The Worlds of A. E. van Vogt
- Cover of 1st edition
- Author: A. E. van Vogt
- Cover artist: Bart Forbes
- Language: English
- Series: Worlds of ... series
- Genre: Science fiction
- Publisher: Ace Books
- Publication date: 1974
- Publication place: United States
- Media type: Print (paperback)
- Pages: 330
- OCLC: 1942200
- Preceded by: The Worlds of Jack Vance
- Followed by: The Worlds of Poul Anderson

= The Worlds of A. E. van Vogt =

1974 collection of short stories and articles by A. E. van Vogt

The Worlds of A. E. van Vogt is a collection of science fiction short stories by Canadian American author A. E. van Vogt.

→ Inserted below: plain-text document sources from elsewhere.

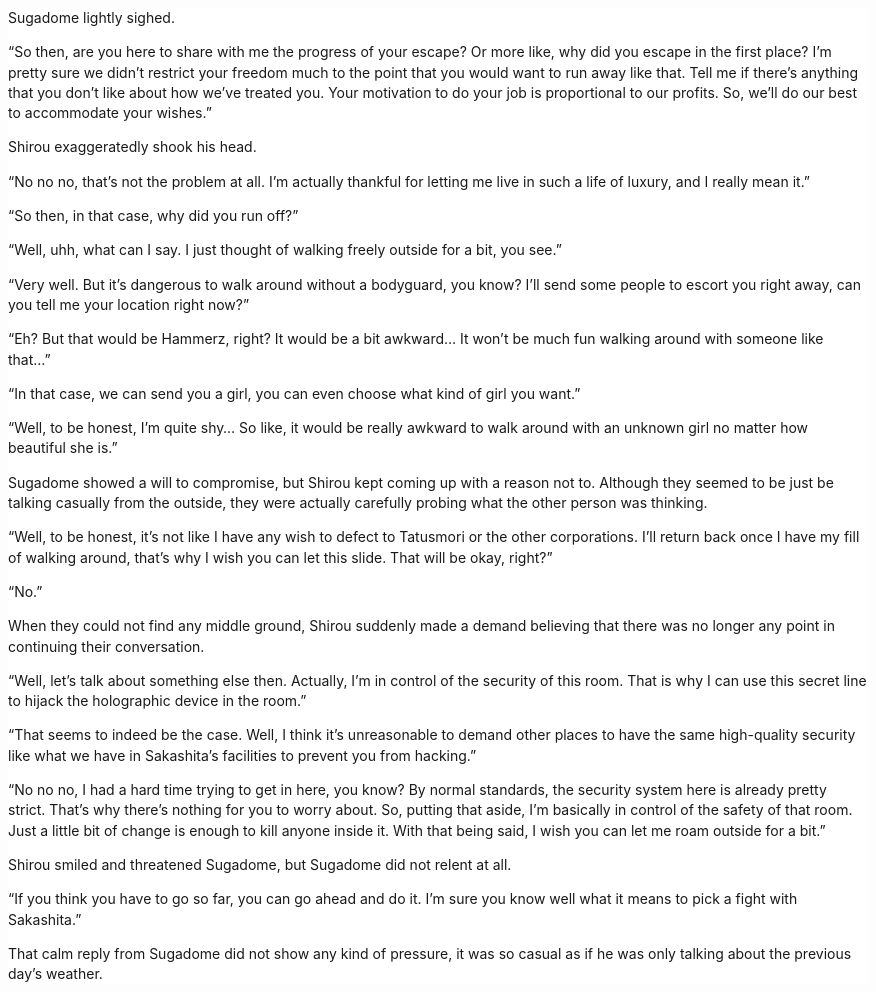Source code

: Sugadome lightly sighed.

“So then, are you here to share with me the progress of your escape? Or more like, why did you escape in the first place? I’m pretty sure we didn’t restrict your freedom much to the point that you would want to run away like that. Tell me if there’s anything that you don’t like about how we’ve treated you. Your motivation to do your job is proportional to our profits. So, we’ll do our best to accommodate your wishes.”

Shirou exaggeratedly shook his head.

“No no no, that’s not the problem at all. I’m actually thankful for letting me live in such a life of luxury, and I really mean it.”

“So then, in that case, why did you run off?”

“Well, uhh, what can I say. I just thought of walking freely outside for a bit, you see.”

“Very well. But it’s dangerous to walk around without a bodyguard, you know? I’ll send some people to escort you right away, can you tell me your location right now?”

“Eh? But that would be Hammerz, right? It would be a bit awkward… It won’t be much fun walking around with someone like that…”

“In that case, we can send you a girl, you can even choose what kind of girl you want.”

“Well, to be honest, I’m quite shy… So like, it would be really awkward to walk around with an unknown girl no matter how beautiful she is.”

Sugadome showed a will to compromise, but Shirou kept coming up with a reason not to. Although they seemed to be just be talking casually from the outside, they were actually carefully probing what the other person was thinking.

“Well, to be honest, it’s not like I have any wish to defect to Tatusmori or the other corporations. I’ll return back once I have my fill of walking around, that’s why I wish you can let this slide. That will be okay, right?”

“No.”

When they could not find any middle ground, Shirou suddenly made a demand believing that there was no longer any point in continuing their conversation.

“Well, let’s talk about something else then. Actually, I’m in control of the security of this room. That is why I can use this secret line to hijack the holographic device in the room.”

“That seems to indeed be the case. Well, I think it’s unreasonable to demand other places to have the same high-quality security like what we have in Sakashita’s facilities to prevent you from hacking.”

“No no no, I had a hard time trying to get in here, you know? By normal standards, the security system here is already pretty strict. That’s why there’s nothing for you to worry about. So, putting that aside, I’m basically in control of the safety of that room. Just a little bit of change is enough to kill anyone inside it. With that being said, I wish you can let me roam outside for a bit.”

Shirou smiled and threatened Sugadome, but Sugadome did not relent at all.

“If you think you have to go so far, you can go ahead and do it. I’m sure you know well what it means to pick a fight with Sakashita.”

That calm reply from Sugadome did not show any kind of pressure, it was so casual as if he was only talking about the previous day’s weather.
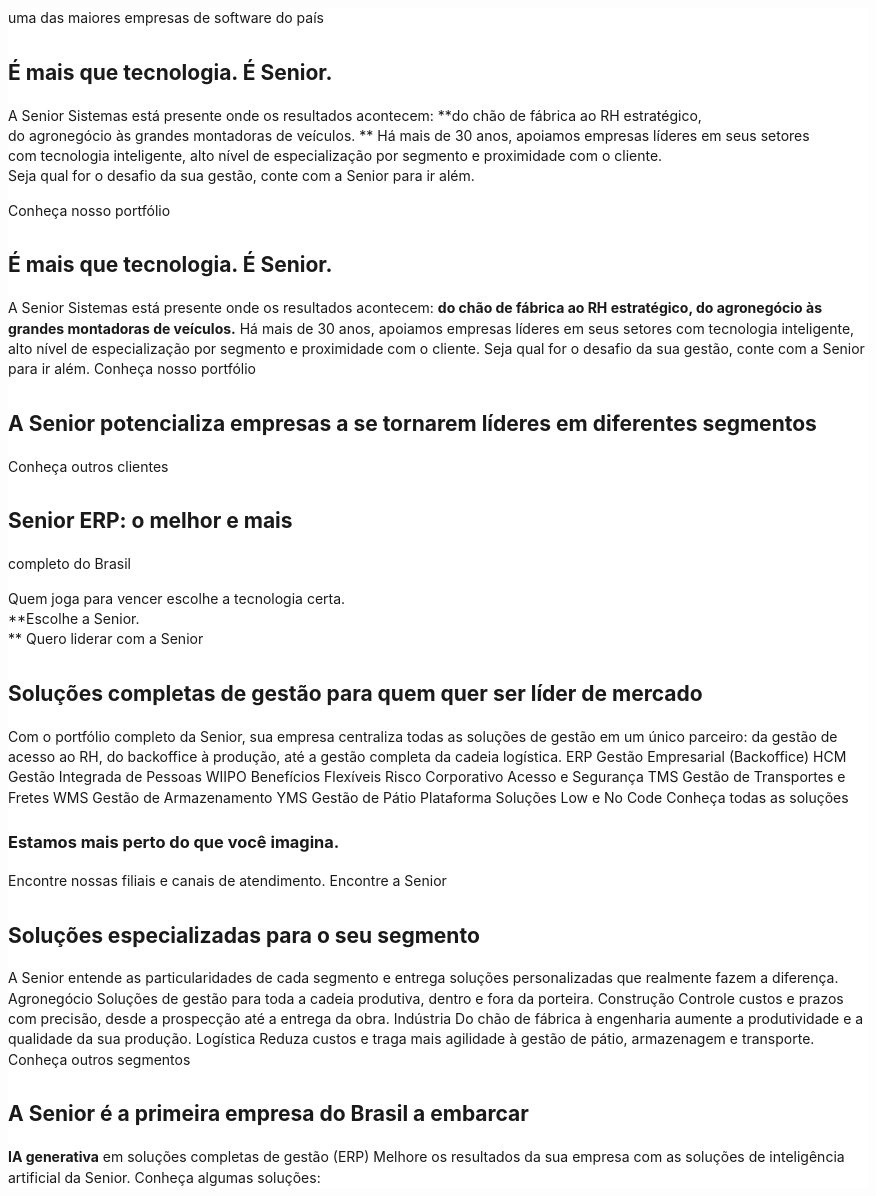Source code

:   
uma das maiores empresas de software do país 
##  É mais que tecnologia. É Senior. 
A Senior Sistemas está presente onde os resultados acontecem: **do chão de fábrica ao RH estratégico,  
do agronegócio às grandes montadoras de veículos. ** Há mais de 30 anos, apoiamos empresas líderes em seus setores  
com tecnologia inteligente, alto nível de especialização por segmento e proximidade com o cliente.   
Seja qual for o desafio da sua gestão, conte com a Senior para ir além.  

Conheça nosso portfólio
##  É mais que tecnologia. É Senior. 
A Senior Sistemas está presente onde os resultados acontecem: **do chão de fábrica ao RH estratégico, do agronegócio às grandes montadoras de veículos.** Há mais de 30 anos, apoiamos empresas líderes em seus setores com tecnologia inteligente, alto nível de especialização por segmento e proximidade com o cliente. Seja qual for o desafio da sua gestão, conte com a Senior para ir além. 
Conheça nosso portfólio
##  A Senior potencializa empresas a se tornarem líderes em diferentes segmentos 
Conheça outros clientes
##  Senior ERP: o melhor e mais  
completo do Brasil  

Quem joga para vencer escolhe a tecnologia certa.   
**Escolhe a Senior.  
**
Quero liderar com a Senior
##  Soluções completas de gestão para quem quer ser líder de mercado 
Com o portfólio completo da Senior, sua empresa centraliza todas as soluções de gestão em um único parceiro: da gestão de acesso ao RH, do backoffice à produção, até a gestão completa da cadeia logística. 
ERP Gestão Empresarial (Backoffice)
HCM Gestão Integrada de Pessoas
WIIPO Benefícios Flexíveis
Risco Corporativo Acesso e Segurança
TMS Gestão de Transportes e Fretes
WMS Gestão de Armazenamento
YMS Gestão de Pátio
Plataforma Soluções Low e No Code
Conheça todas as soluções
###  Estamos mais perto do que você imagina. 
Encontre nossas filiais e canais de atendimento. 
Encontre a Senior
##  Soluções especializadas para o seu segmento 
A Senior entende as particularidades de cada segmento e entrega soluções personalizadas que realmente fazem a diferença. 
Agronegócio  Soluções de gestão para toda a cadeia produtiva, dentro e fora da porteira. 
Construção  Controle custos e prazos com precisão, desde a prospecção até a entrega da obra. 
Indústria  Do chão de fábrica à engenharia aumente a produtividade e a qualidade da sua produção. 
Logística  Reduza custos e traga mais agilidade à gestão de pátio, armazenagem e transporte. 
Conheça outros segmentos
##  A Senior é a primeira empresa do Brasil a embarcar   
**IA generativa** em soluções completas de gestão (ERP) 
Melhore os resultados da sua empresa com as soluções de inteligência artificial da Senior. Conheça algumas soluções:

It was first published in paperback by Ace Books in January 1974 as the fifth volume in its Worlds of ... series, and reprinted by the same publisher in October of the same year.

==Summary==
The book consists of fifteen works of short fiction by the author, together with an introductory essay by Forrest J. Ackerman.

==Contents==
- "About the Author" (introduction by Forrest J. Ackerman)
- "The Replicators" (novelette, 1965)
- "The First Martian" (short story, 1951)
- "The Purpose" (novelette, 1945)
- "The Earth Killers" (novelette, 1949)
- "The Cataaaaa" (short story, 1947)
- "Automaton" (short story, 1950)
- "Itself!" (short story, 1963)
- "Process" (short story, 1950)
- "Not the First" (short story, 1941)
- "Fulfillment" (novelette, 1951)
- "Ship of Darkness" (short story, 1948)
- "The Ultra Man" (novelette, 1966)
- "The Storm" (novelette, 1943)
- "The Expendables" (novelette, 1963)
- "The Reflected Men" (novelette, 1971)

==Relation to other works==
An earlier collection, The Far-Out Worlds of A. E. van Vogt (1968), has much the same content, but with fewer stories, omitting "The Storm" (1943), "The Expendables" (1963) and "The Reflected Men" (1971).